Okay, I'm confused on the rules with the dryer bit. So many people have suggested tossing the scratchy stiffness into the dryer on air for about 10 minutes to bring back some fluff and softness to them. Is that allowed? I mean, if you're not supposed to have access to a dryer, isn't this cheating a bit? Or is the suggestion simply for when you do hang dry? I've always fluffed my diapers in the dryer after a line dry, but I thought about it, and came to the conclusion it would just be wrong somehow, to do it during the challenge. Tonight I have an oscillating fan on them as best as I could get it (what with my criss cross lines) in such a small space. Hopefully this helps. I did read the other suggestions of beating the softness back into them; scrunching them up and such. It's just not much help to these old receiving blankets. I wonder if perhaps the true flats are somewhat softer in their drying than my make-do ones. I certainly would imagine if I had cut up my sheets, they would be softer (I also have some 500 thread count sheets that I tore an enormous hole in one night in some sort of night terror that I wanted to use, but it, too, is at the camp) and not such a hassle to soften. I picture the true flats to be more like prefolds in this aspect, I guess, and I know for a fact those do come out softer than my blankets after line drying. Maybe it doesn't seem like such a big deal, but I know I'd certainly refuse to have a stiff blanket wrapped around my delicates. I feel a little guilty submitted my babies to stiff butts! Maybe if I literally beat them before I take them off the line/rack? Like with a flyswat, or something. I don't know why I think that would make it better!

Flats, I know I will continue to use and purchase in the future, but this whole no washer and dryer deal is just for the birds. I do appreciate what those without would have to go through. If I did not have access, I would wash them by hand though, because I am so commited to cloth.

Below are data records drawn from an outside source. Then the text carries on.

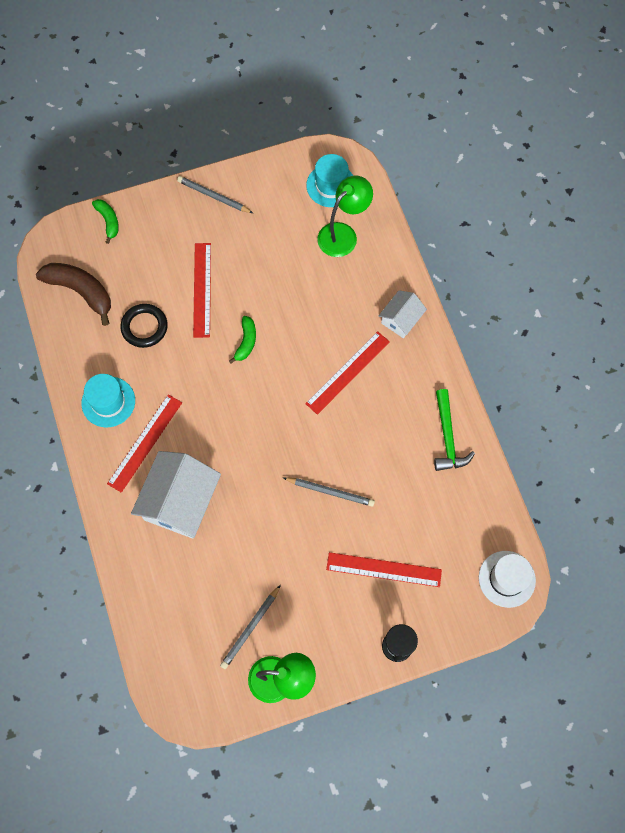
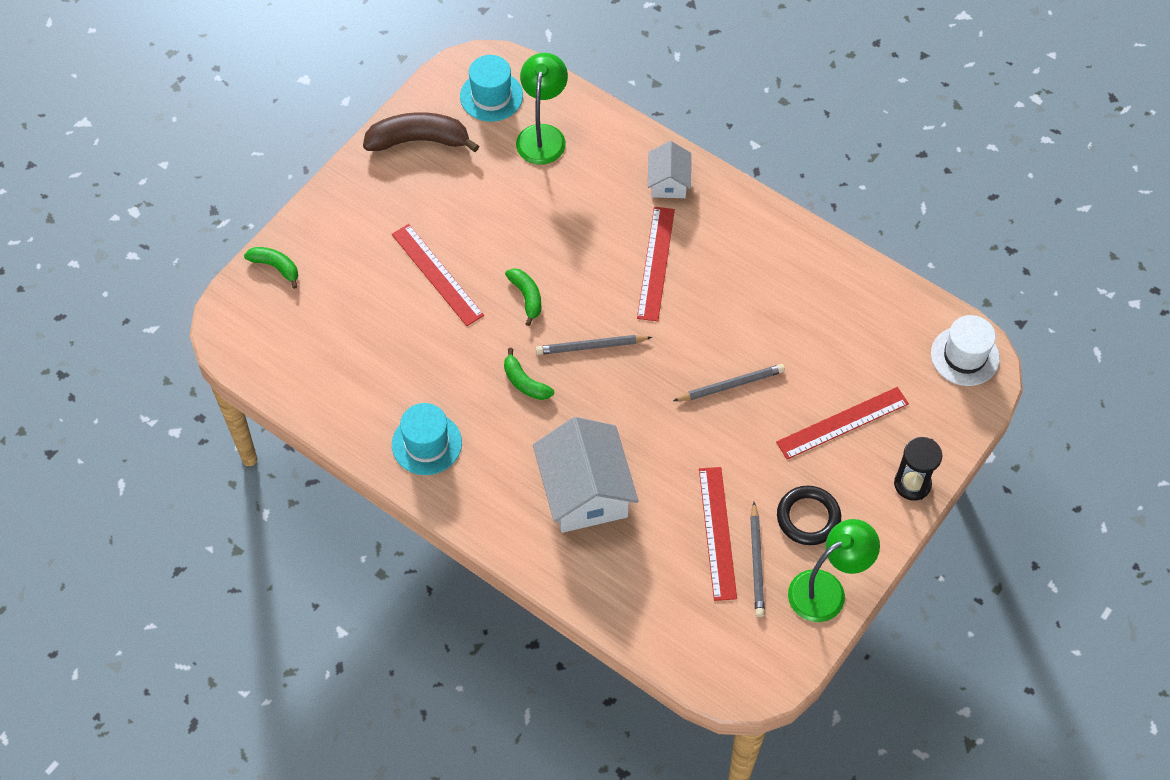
camera: 35 degrees left, 10 degrees down
(81, 291) = (303, 354): brown banana -> brown banana (419, 140)
(144, 327) = (405, 347): black ring -> black ring (808, 517)
(145, 442) = (500, 458): red ruler -> red ruler (717, 533)
(200, 401) = (525, 382): none -> green banana
(213, 196) = (373, 177): grey pencil -> grey pencil (591, 346)
(447, 437) = (804, 263): green hammer -> none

In a financial situation, I still find it hard to imagine why some would think that diapers are an absolute expense (the disposables, I mean). I think all daycares should at least advertise cloth and propose it as a viable option. It should be required that daycares accept cloth diapers! I worked at a daycare for about a month, and while I was there, I often had to remind parents daily that their child was OUT of diapers and had none left. It wasn't because they just kept forgetting to bring them all the time, I KNOW that (for some, anyway) it was a financial situation. They could not afford to buy more diapers. I always mentioned cloth and I really wish that I had the time to do into the whole spill with the parents instead of just quick quips when they were retrieving their child. I was always running after other children and didn't really have the time, nor did they really want to hear it (because of preconceived--you all know this already!). Some days I just wanted to show my child's butt to all the parents. "SEE! It's CUTE, even! NOT what you think!" Wow. I digress.

We're still succeeding. Night time is still dry and day is still chugging along just fine. Tonight, though, I hand washed in the bath tub with a MUCH faster wash rate than last night in the kitchen sink. It also helped that I only had two poopy diapers instead of 4. But so it goes.

I really love all y'all! It makes my heart swell with joy to be a part of something so great right now. God bless each and every one of you!


kelly the nut said...

When I was handwashing my DD's diapers (not for a challenge - we were actually in the situation that the challenge is imitating!) whipping the diapers and flapping them in the air helped, but the thing that helped most was a cup of white vinegar in the rinse. I did a semi-scientific trial, washing a few without the vinegar and a few with, dried them in our bathroom (I stuck a space heater in there and turned on the exhaust fan) and the vinegar diapers came out noticeably softer. It was a daily ordeal. The worst part was that we couldn't afford to order covers - I was stuck with those lousy Gerber pull-on pants. I wish I had known how to sew my own covers back then!

Kerry said...

Thanks, Kelly! I'll definitely try that out tonight when I wash.

I am SO very thankful for my covers! I am trying to learn to sew myself and can't wait til I can make my own!